• 抜粋本文:
English website is here .

研究者への軌跡

私の研究者人生:深澤 義正(化学専攻)

氏名:深澤 義正

専攻:化学専攻

職階:教授

 

はじめに
定年退職を半年後に控える頃に広報委員会から、これから研究者をめざす若者をエンカレッジするため「私の研究者人生」という記事を書くように依頼を受けた。有機化学が好きで、有機化合物の構造の美しさに魅せられて、有機化学を中心に研究活動を楽しんで続けてくることができ、大変恵まれた研究者人生であったと思っている。こんな筆者のささやかな経験を披露することがはたして広報委員会の目的に適うものであるか甚だ心許ないが、研究活動の一端を披露してその務めを果たすことにしたい。

• 提供資料:
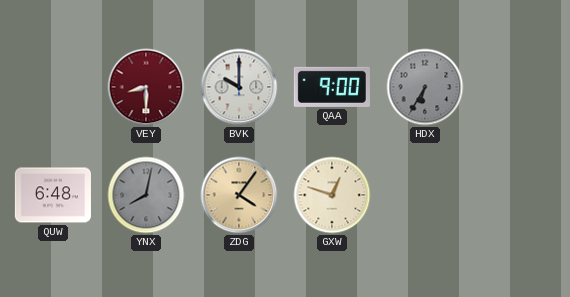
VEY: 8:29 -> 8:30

• 取り組む課題:
[A] 深澤義正の「私の研究者人生」の本文から、「私の研究者人生:深澤 義正(化学専攻)」で始まり「の務めを果たすことにしたい。」まで続く部分を、そのまま書き写しなさい。
[B] 深澤義正の「私の研究者人生」の本文をもとに、次の問いに答えなさい。
(i) 深澤義正の専攻は何か。
(ii) 深澤義正の職階は何か。
(iii) この記事の執筆を依頼したのはどこか。
[C] 深澤義正の「私の研究者人生」の本文を、最後の文の後から書き継ぎなさい。

• 解答:
[A]
私の研究者人生:深澤 義正(化学専攻)

氏名:深澤 義正

専攻:化学専攻

職階:教授

 

はじめに
定年退職を半年後に控える頃に広報委員会から、これから研究者をめざす若者をエンカレッジするため「私の研究者人生」という記事を書くように依頼を受けた。有機化学が好きで、有機化合物の構造の美しさに魅せられて、有機化学を中心に研究活動を楽しんで続けてくることができ、大変恵まれた研究者人生であったと思っている。こんな筆者のささやかな経験を披露することがはたして広報委員会の目的に適うものであるか甚だ心許ないが、研究活動の一端を披露してその務めを果たすことにしたい。

[B]
(i) 化学専攻
(ii) 教授
(iii) 広報委員会

[C]
学生・大学院生時代
昭和37年、東北大学理学部に入学した後に化学を選び、街中にある片平キャンパスで講義と学生実験に明け暮れしていた。3年生になり配属を希望していた研究室の伊東 椒教授がハーバード大学のWoodward研で博士研究員をされていた時の研究であるクロロフィルの合成に関する解説記事が新刊の「新しい化学」という本の中に書かれているのを見付けた。有機合成でノーベル賞を受賞したRobert Burns Woodward教授が葉緑素であるクロロフィルの有機合成に挑戦し、さまざまな問題点を解決し、ほぼ完成に近づいた時に「今年は自然に負けたが、来年は勝つぞ」と言われたと記載されていた。若者には感動的であった。これを読んだことがその研究室を希望する気持ちを益々高めた。幸い希望した研究室に無事配属された。当然のことのように卒業研究では天然有機化合物の有機合成を希望した。直接には竹下 斎先生(当時講師、後に九州大学機能物質科学研究所教授)にご指導いただいた。当時の自分の知識と実験の腕では、どんな簡単な天然物でも卒業研究で容易に合成できるとは思っていなかったが、案の定、卒論発表(当時は3月15日と決まっていた)の1ヶ月前に研究テーマが「クパレンの合成の試み」から「カンファーの光分解」に変わった。それからは連日徹夜に近い状態を経て無事卒論の発表を終えた。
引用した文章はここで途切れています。